(Rows contained in a dataset)
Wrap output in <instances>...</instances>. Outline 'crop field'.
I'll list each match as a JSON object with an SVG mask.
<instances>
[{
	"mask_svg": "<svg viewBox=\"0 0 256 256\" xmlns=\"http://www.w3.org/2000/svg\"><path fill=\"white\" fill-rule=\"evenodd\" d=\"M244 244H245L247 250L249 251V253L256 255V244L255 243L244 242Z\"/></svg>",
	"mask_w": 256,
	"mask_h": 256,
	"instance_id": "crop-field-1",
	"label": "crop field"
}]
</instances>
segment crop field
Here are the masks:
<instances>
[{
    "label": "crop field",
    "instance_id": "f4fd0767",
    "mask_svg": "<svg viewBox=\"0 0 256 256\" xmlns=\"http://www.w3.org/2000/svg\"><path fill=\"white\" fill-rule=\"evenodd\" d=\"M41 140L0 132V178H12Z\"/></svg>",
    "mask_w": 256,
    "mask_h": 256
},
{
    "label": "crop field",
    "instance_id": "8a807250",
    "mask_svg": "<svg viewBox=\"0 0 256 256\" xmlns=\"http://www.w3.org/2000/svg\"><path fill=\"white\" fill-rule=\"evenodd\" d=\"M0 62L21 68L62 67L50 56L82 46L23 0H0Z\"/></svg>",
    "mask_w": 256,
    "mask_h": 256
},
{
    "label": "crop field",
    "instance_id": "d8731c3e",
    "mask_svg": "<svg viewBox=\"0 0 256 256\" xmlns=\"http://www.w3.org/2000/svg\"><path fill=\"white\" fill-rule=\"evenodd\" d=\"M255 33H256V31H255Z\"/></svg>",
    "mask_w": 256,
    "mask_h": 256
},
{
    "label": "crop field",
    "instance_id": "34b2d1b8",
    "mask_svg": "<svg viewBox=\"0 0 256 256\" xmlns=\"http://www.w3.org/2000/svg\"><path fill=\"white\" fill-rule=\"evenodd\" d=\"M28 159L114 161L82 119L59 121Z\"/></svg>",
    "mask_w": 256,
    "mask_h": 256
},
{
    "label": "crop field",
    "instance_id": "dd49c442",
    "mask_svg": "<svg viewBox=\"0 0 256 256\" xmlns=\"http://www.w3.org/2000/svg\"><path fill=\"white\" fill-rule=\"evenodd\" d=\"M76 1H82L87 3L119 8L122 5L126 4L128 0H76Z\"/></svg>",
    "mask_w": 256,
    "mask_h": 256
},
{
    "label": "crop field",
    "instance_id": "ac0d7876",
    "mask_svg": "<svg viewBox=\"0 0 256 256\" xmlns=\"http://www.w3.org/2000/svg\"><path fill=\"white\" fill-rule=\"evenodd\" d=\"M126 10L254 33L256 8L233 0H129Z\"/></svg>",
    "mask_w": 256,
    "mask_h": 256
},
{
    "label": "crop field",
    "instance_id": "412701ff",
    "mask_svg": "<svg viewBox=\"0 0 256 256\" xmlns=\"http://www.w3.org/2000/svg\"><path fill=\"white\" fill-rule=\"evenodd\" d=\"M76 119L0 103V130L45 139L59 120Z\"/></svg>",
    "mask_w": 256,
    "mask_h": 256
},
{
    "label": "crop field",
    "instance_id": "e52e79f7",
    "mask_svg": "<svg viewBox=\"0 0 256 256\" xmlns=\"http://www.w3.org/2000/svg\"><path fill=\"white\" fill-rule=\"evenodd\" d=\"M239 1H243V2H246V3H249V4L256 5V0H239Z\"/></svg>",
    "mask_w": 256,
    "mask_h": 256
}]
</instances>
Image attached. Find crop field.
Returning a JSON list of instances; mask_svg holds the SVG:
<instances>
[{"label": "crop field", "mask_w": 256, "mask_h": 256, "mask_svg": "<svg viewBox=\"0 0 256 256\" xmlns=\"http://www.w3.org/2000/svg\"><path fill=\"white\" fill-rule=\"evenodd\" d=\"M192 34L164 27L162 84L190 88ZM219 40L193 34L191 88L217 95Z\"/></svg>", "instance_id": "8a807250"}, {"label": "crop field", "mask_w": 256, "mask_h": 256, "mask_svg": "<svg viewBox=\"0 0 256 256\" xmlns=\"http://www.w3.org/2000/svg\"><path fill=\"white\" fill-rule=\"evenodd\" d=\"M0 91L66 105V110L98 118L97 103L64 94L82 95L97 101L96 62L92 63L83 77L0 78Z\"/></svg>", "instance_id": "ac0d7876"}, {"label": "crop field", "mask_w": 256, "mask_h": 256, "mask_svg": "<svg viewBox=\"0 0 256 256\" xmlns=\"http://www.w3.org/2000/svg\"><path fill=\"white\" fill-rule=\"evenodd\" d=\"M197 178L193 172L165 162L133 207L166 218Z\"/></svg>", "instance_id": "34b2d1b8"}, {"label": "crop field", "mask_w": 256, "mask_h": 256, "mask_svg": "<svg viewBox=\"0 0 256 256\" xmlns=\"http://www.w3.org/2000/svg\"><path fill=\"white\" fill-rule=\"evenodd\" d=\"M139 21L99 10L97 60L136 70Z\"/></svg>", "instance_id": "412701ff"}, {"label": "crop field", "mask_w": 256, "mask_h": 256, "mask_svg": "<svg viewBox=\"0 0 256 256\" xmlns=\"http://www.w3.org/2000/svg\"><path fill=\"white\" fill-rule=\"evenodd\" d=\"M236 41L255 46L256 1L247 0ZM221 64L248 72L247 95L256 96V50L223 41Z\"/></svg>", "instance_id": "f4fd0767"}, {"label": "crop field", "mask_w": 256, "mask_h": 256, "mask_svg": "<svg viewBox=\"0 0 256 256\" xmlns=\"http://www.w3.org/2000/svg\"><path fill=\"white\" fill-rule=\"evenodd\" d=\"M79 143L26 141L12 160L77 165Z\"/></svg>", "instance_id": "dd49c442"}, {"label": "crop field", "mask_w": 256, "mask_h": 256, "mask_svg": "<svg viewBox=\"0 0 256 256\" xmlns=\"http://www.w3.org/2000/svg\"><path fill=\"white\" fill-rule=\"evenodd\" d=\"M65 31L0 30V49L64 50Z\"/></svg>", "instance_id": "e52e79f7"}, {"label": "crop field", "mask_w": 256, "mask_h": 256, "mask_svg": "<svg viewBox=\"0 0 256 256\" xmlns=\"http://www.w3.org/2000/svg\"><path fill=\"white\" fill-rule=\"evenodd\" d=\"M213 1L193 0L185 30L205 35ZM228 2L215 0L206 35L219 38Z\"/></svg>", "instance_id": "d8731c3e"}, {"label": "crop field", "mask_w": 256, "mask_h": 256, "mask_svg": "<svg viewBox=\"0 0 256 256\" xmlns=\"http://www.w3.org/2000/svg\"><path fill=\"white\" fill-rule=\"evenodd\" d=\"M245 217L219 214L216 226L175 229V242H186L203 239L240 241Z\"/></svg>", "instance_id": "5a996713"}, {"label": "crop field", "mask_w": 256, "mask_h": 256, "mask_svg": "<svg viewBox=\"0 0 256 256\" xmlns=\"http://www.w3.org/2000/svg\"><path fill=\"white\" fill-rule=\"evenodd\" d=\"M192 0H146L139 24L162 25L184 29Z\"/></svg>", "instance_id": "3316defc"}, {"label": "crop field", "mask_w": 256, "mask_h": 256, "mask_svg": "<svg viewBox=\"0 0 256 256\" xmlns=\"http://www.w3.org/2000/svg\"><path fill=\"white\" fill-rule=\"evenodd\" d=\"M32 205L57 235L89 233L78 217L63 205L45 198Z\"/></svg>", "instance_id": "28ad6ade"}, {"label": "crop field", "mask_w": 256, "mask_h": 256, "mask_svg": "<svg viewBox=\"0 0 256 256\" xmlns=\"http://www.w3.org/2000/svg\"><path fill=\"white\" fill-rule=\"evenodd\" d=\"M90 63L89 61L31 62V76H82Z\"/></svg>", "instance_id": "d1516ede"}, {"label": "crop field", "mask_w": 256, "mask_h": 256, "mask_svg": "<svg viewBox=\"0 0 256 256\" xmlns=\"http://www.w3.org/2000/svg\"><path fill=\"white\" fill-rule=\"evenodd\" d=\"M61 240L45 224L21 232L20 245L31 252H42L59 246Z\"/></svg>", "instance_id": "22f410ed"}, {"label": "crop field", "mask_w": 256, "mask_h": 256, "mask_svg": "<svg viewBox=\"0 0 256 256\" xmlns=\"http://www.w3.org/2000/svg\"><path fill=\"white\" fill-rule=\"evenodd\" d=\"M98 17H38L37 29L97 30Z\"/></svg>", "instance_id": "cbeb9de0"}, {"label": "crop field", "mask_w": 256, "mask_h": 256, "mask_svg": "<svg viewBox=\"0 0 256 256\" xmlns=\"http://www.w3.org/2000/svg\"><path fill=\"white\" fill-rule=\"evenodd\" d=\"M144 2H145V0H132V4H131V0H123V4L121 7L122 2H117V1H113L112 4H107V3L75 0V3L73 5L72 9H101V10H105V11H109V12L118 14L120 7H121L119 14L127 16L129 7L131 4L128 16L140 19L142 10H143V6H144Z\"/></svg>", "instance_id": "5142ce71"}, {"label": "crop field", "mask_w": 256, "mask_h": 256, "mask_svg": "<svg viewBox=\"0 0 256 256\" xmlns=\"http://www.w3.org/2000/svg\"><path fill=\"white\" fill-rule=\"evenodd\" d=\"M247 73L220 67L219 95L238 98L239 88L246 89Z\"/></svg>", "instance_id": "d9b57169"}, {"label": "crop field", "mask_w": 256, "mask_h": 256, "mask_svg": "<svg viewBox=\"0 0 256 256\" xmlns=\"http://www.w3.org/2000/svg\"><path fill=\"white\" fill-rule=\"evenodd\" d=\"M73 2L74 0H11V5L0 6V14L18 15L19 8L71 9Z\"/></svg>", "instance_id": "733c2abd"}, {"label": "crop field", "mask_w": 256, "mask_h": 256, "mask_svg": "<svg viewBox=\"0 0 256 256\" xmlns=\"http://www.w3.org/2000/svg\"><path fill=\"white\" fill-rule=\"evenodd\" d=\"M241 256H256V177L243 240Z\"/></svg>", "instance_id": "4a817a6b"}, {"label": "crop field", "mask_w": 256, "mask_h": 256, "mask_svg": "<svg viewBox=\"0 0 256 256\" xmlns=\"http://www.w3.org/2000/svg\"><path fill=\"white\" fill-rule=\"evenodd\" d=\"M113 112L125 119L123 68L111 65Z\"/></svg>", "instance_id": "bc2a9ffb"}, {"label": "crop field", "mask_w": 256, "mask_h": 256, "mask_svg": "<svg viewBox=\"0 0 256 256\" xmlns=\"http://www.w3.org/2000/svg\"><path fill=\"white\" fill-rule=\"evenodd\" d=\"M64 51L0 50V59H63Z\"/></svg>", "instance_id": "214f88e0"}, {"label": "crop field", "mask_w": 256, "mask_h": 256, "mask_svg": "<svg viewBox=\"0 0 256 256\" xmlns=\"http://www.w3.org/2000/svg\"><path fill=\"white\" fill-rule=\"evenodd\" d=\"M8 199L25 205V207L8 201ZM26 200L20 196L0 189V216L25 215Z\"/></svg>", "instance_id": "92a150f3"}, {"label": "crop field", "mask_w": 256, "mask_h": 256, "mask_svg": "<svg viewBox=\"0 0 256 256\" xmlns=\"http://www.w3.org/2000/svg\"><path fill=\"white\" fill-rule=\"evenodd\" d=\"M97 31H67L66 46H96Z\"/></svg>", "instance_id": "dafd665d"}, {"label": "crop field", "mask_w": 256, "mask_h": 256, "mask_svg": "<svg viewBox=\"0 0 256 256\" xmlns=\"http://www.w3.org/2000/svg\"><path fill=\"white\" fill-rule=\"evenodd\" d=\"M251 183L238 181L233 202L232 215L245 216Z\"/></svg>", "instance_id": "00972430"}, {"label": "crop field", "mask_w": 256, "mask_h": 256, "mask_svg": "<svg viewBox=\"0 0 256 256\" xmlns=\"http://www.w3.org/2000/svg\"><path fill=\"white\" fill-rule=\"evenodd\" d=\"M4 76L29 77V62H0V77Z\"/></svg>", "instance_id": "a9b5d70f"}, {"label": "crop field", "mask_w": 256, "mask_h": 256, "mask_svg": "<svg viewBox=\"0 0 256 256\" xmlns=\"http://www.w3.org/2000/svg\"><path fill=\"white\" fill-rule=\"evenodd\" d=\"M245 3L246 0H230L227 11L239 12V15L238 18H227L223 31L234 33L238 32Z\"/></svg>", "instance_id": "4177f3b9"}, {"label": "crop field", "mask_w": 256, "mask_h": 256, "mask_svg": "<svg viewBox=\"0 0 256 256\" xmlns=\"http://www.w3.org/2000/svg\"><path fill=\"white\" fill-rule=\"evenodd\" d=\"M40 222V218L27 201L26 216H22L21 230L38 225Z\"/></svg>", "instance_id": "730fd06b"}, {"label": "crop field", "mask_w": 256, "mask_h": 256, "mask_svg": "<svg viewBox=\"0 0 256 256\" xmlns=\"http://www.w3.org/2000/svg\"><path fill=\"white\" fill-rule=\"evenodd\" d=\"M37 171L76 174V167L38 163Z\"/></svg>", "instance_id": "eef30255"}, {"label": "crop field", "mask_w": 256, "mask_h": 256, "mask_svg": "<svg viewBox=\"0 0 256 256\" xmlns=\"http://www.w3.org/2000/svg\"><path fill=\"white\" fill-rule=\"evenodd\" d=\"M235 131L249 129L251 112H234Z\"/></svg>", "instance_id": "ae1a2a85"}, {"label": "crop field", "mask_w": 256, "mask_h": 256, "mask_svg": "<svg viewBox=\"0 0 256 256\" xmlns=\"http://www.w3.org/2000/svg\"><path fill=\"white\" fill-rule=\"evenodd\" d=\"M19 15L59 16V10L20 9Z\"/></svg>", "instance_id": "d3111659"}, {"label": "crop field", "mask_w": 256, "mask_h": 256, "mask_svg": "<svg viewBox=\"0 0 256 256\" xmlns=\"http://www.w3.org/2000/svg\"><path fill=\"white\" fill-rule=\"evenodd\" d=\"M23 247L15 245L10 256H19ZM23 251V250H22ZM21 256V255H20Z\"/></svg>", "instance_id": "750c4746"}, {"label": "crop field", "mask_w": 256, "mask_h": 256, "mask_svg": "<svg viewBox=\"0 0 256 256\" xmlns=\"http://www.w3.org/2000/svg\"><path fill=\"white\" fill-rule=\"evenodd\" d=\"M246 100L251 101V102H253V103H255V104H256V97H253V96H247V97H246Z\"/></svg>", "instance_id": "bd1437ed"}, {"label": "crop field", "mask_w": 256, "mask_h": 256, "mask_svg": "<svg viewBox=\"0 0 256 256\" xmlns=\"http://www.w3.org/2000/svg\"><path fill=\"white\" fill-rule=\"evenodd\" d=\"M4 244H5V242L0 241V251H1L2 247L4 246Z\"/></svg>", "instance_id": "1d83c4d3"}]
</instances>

▶ THE PROBLEM:
Copy the rows above verbatim, from the first line down through the line that contains "segment crop field", with that line included.

▶ FINAL RESULT:
Wrap output in <instances>...</instances>. Outline 'crop field'.
I'll list each match as a JSON object with an SVG mask.
<instances>
[{
	"mask_svg": "<svg viewBox=\"0 0 256 256\" xmlns=\"http://www.w3.org/2000/svg\"><path fill=\"white\" fill-rule=\"evenodd\" d=\"M244 244H245L247 250L249 251V253L256 255V244L255 243L244 242Z\"/></svg>",
	"mask_w": 256,
	"mask_h": 256,
	"instance_id": "crop-field-1",
	"label": "crop field"
}]
</instances>
segment crop field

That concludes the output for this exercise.